Okay, so Ronald McDonald opened up his house to families with children receiving critical medical treatment, but have you ever heard about the wild parties at his apartment in the city?
Yeah, I got photos and videos.
Ronald and the Burger King double-teaming Wendy.
The Colonel giving head to Carl, and the Taco Bell dog humping everybody’s leg.
And Jack… well, you can guess what Jack was doing.
They’ve offered me free food for the tapes and the memory cards, but, there’s no way I’d do that.

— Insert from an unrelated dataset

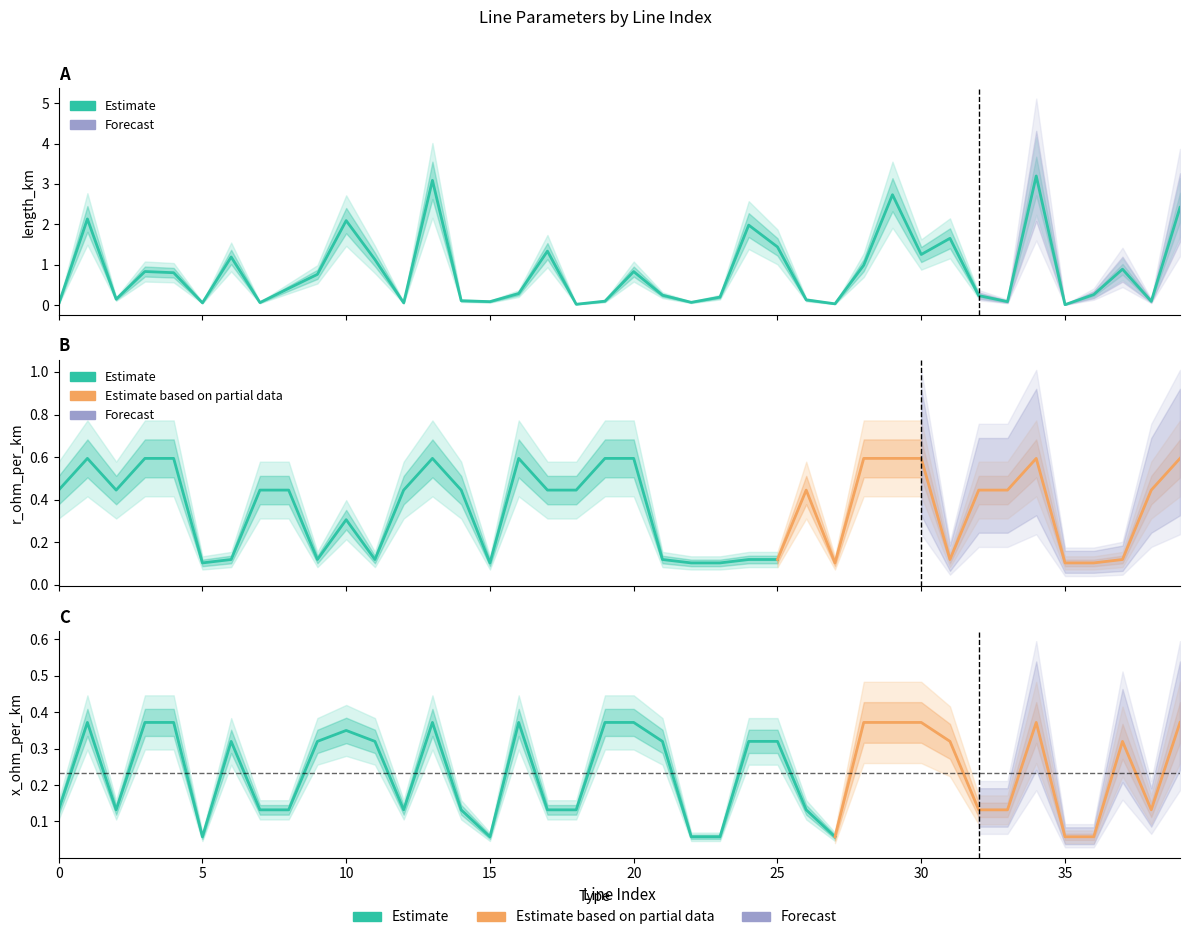

True or false: r_ohm_per_km has more than 0 points higher than both neighbors.

True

Not after what I saw them do with those burgers at the party.

Referrals

I asked the witch doctor, and he sent me to a fortune teller.
I asked the fortune teller, and she suggested I consult a mountaintop guru.
I climbed the mountain and asked the guru, and he handed me a Ouija board.
I checked with the Ouija board, and it told me to refer to the I Ching.
I tossed the bones and looked them up in the I Ching, and they said I should use a Magic 8 Ball.
I shook the Magic 8 Ball and it said “Answer Hazy, Try Again Later.”
That’s how much my employer’s HMO sucks.